* PROBLEM:
Copy each line below as it stands, but skip any picture it contains.

DATA SHOWN Block Start

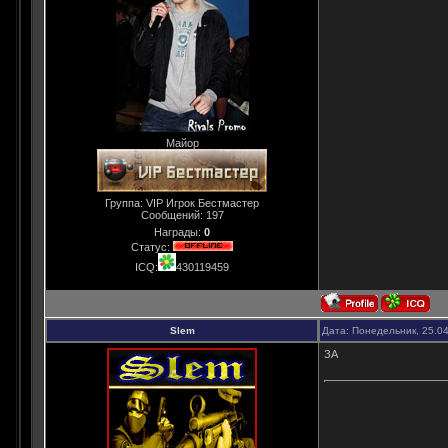
Майор
Группа: VIP Игрок Бестмастер
Сообщений:
197
Награды:
0
Статус:
ICQ:
430119459
Slem
Дата: Понедельник, 25.0
ЗА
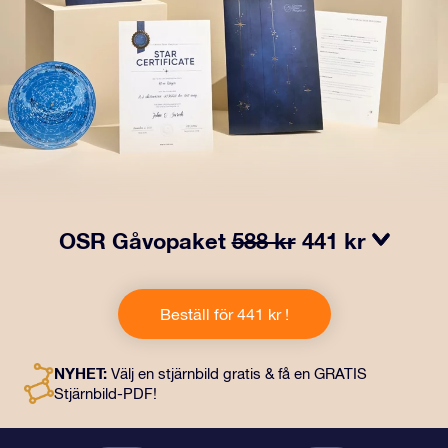
OSR Gåvopaket
588 kr
441 kr
Få ögon att tindra med vårt OSR- Gåvopaket! I denna
gåva ingår ett vackert kuvert och personliga dokument
Beställ för 441 kr !
som skickas till en adress som du väljer, samt digitala
dokument och fri användning av våra appar. Det är ett
magiskt sätt att ge en evig gåva till vänner och nära och
NYHET:
Välj en stjärnbild gratis & få en GRATIS
kära.
Stjärnbild-PDF!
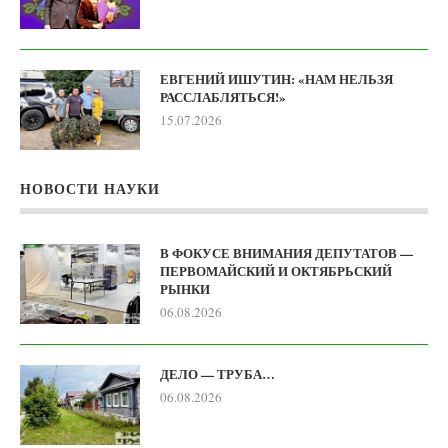
ЕВГЕНИЙ ИШУТИН: «НАМ НЕЛЬЗЯ
РАССЛАБЛЯТЬСЯ!»
15.07.2026
НОВОСТИ НАУКИ
В ФОКУСЕ ВНИМАНИЯ ДЕПУТАТОВ —
ПЕРВОМАЙСКИЙ И ОКТЯБРЬСКИЙ
РЫНКИ
06.08.2026
ДЕЛО — ТРУБА…
06.08.2026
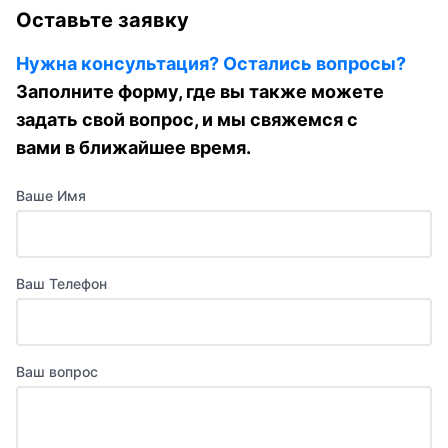
Оставьте заявку
Нужна консультация? Остались вопросы?
Заполните форму, где вы также можете
задать свой вопрос, и мы свяжемся с
вами в ближайшее время.
Ваше Имя
Ваш Телефон
Ваш вопрос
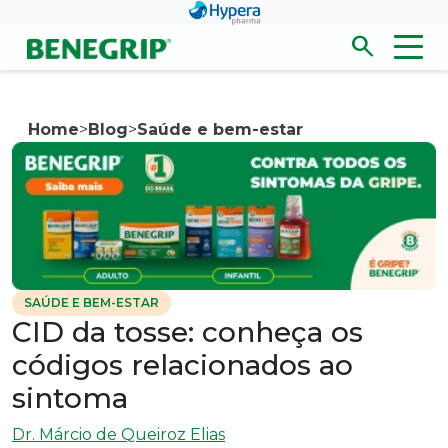
Pular para conteúdo principal
search
Men
Abrir/fecha
Home
>
Blog
>
Saúde e bem-estar
SAÚDE E BEM-ESTAR
CID da tosse: conheça os
códigos relacionados ao
sintoma
Dr. Márcio de Queiroz Elias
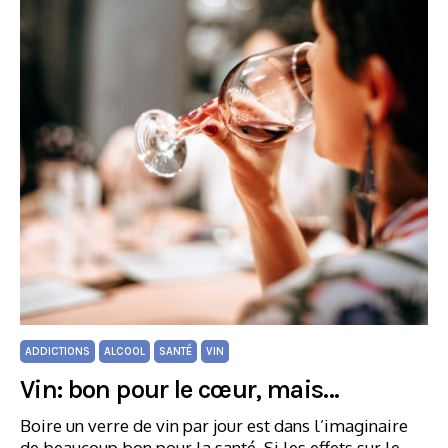
ADDICTIONS
ALCOOL
SANTÉ
VIN
Vin: bon pour le cœur, mais…
Boire un verre de vin par jour est dans l’imaginaire
de beaucoup bon pour la santé. Si les effets sur le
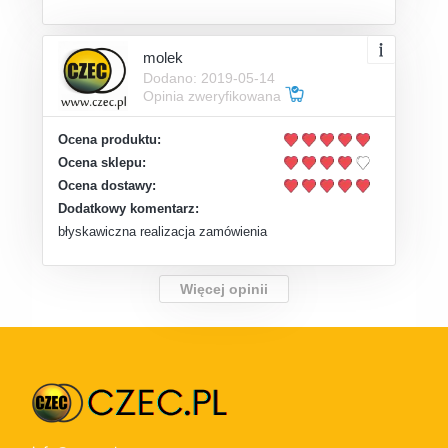
molek
Dodano: 2019-05-14
Opinia zweryfikowana
Ocena produktu:
Ocena sklepu:
Ocena dostawy:
Dodatkowy komentarz:
błyskawiczna realizacja zamówienia
Więcej opinii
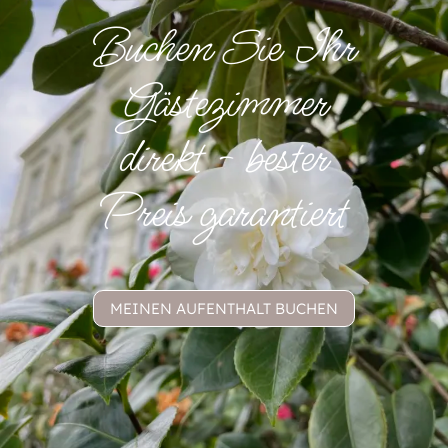
Buchen Sie Ihr
Gästezimmer
direkt - bester
Preis garantiert
MEINEN AUFENTHALT BUCHEN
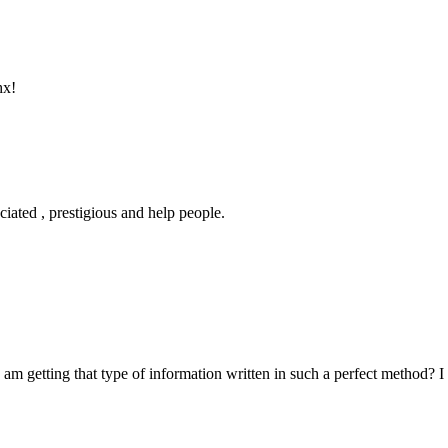
hx!
ciated , prestigious and help people.
am getting that type of information written in such a perfect method?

DATA SHOWN Block End

* YOUR RESPONSE:
Майор
Группа: VIP Игрок Бестмастер
Сообщений:
197
Награды:
0
Статус:
ICQ:
430119459
Slem
Дата: Понедельник, 25.0
ЗА
OSR Gåvopaket
588 kr
441 kr
Få ögon att tindra med vårt OSR- Gåvopaket! I denna
gåva ingår ett vackert kuvert och personliga dokument
Beställ för 441 kr !
som skickas till en adress som du väljer, samt digitala
dokument och fri användning av våra appar. Det är ett
magiskt sätt att ge en evig gåva till vänner och nära och
NYHET:
Välj en stjärnbild gratis & få en GRATIS
kära.
Stjärnbild-PDF!
ЕВГЕНИЙ ИШУТИН: «НАМ НЕЛЬЗЯ
РАССЛАБЛЯТЬСЯ!»
15.07.2026
НОВОСТИ НАУКИ
В ФОКУСЕ ВНИМАНИЯ ДЕПУТАТОВ —
ПЕРВОМАЙСКИЙ И ОКТЯБРЬСКИЙ
РЫНКИ
06.08.2026
ДЕЛО — ТРУБА…
06.08.2026
Оставьте заявку
Нужна консультация? Остались вопросы?
Заполните форму, где вы также можете
задать свой вопрос, и мы свяжемся с
вами в ближайшее время.
Ваше Имя
Ваш Телефон
Ваш вопрос
Pular para conteúdo principal
search
Men
Abrir/fecha
Home
>
Blog
>
Saúde e bem-estar
SAÚDE E BEM-ESTAR
CID da tosse: conheça os
códigos relacionados ao
sintoma
Dr. Márcio de Queiroz Elias
ADDICTIONS
ALCOOL
SANTÉ
VIN
Vin: bon pour le cœur, mais…
Boire un verre de vin par jour est dans l’imaginaire
de beaucoup bon pour la santé. Si les effets sur le
molek
Dodano: 2019-05-14
Opinia zweryfikowana
Ocena produktu:
Ocena sklepu:
Ocena dostawy:
Dodatkowy komentarz:
błyskawiczna realizacja zamówienia
Więcej opinii
Buchen Sie Ihr
Gästezimmer
direkt - bester
Preis garantiert
MEINEN AUFENTHALT BUCHEN
hx!
ciated , prestigious and help people.
am getting that type of information written in such a perfect method?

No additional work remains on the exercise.